Oficjalny zasięg wzrósł w tym roku z 535 do 560 km. W praktyce wykręciłem niewiele ponad 420 km. Wczesne Enyaqi ładowały się tylko z maksymalną prędkością 50 kW. W tej chwili zaktualizowany 85 osiąga szczyt 135 kW. W teście ładował się z mocą ponad 100 kW, dopóki akumulator nie został naładowany w 70%.
Dobrze przemyślana aktualizacja Škody Enyaq rozwiązuje wiele moich pierwotnych zastrzeżeń do funkcji multimedialnych i wspomagania jazdy. Nadal chciałbym, aby nie jeździł tak pewnie w standardowej formie, pozostało jedno lub dwa dziwactwa związane z prowadzeniem, ale przede wszystkim: samochód i jego opcje są drogie.
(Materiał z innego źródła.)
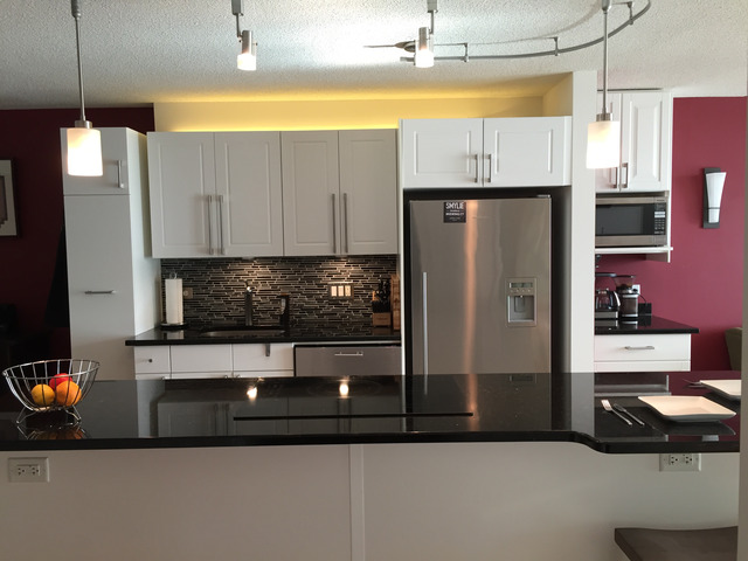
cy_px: 280
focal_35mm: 29
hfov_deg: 61.7
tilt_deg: -3.8
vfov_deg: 48.2
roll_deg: +0.4
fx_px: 627
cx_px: 374
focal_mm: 4.15
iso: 64
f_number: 2.2
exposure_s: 1/30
Specyfikacja została przygotowana z należytą starannością i Enyaq stanowi idealne miejsce dla rodzinnego rynku pojazdów elektrycznych. Imponuje zaokrąglonym i dojrzałym układem podwozia; osiągami, które powinny zadowolić większość kierowców; i, co najważniejsze, wysoką wydajnością i zasięgiem oraz przestronną i sprytnie przemyślaną kabiną. Mimo to, to wciąż Škoda, o której rodowodzie auta dla bardziej rozważnego kupującego, nie sposób mi zapomnieć.
Specyfikacja
- CENA MODELU TESTOWEGO 313 550 PLN
- PRĘDKOŚĆ MAKSYMALNA 180 km/h
- 0-100 KM/H 6,7 sekundy
- SILNIK elektryczny
- MOC 285 KM
- MAKSYMALNY MOMENT OBROTOWY 545 Nm
Werdykt
NASZYM ZDANIEM
Enyaq nie jest najtańszą opcją w segmencie, a nawet swojej rodzinnej grupie, ale ma zalety czyniące go w wybranych kategoriach bardzo dobrym wyborem.
Plusy
Bardziej spójny wygląd niż reszty rodzeństwa z grupy. Przestronne i zachęcające wnętrze. Praktyczność. Łatwość i przyjemność użytkowania. Tegoroczne aktualizacje.
Minusy
Cena bazowa i dodatków. Trochę zbyt sztywne prowadzenie jak na samochód rodzinny. Drobnostki w kwestii komfortu podróżowania.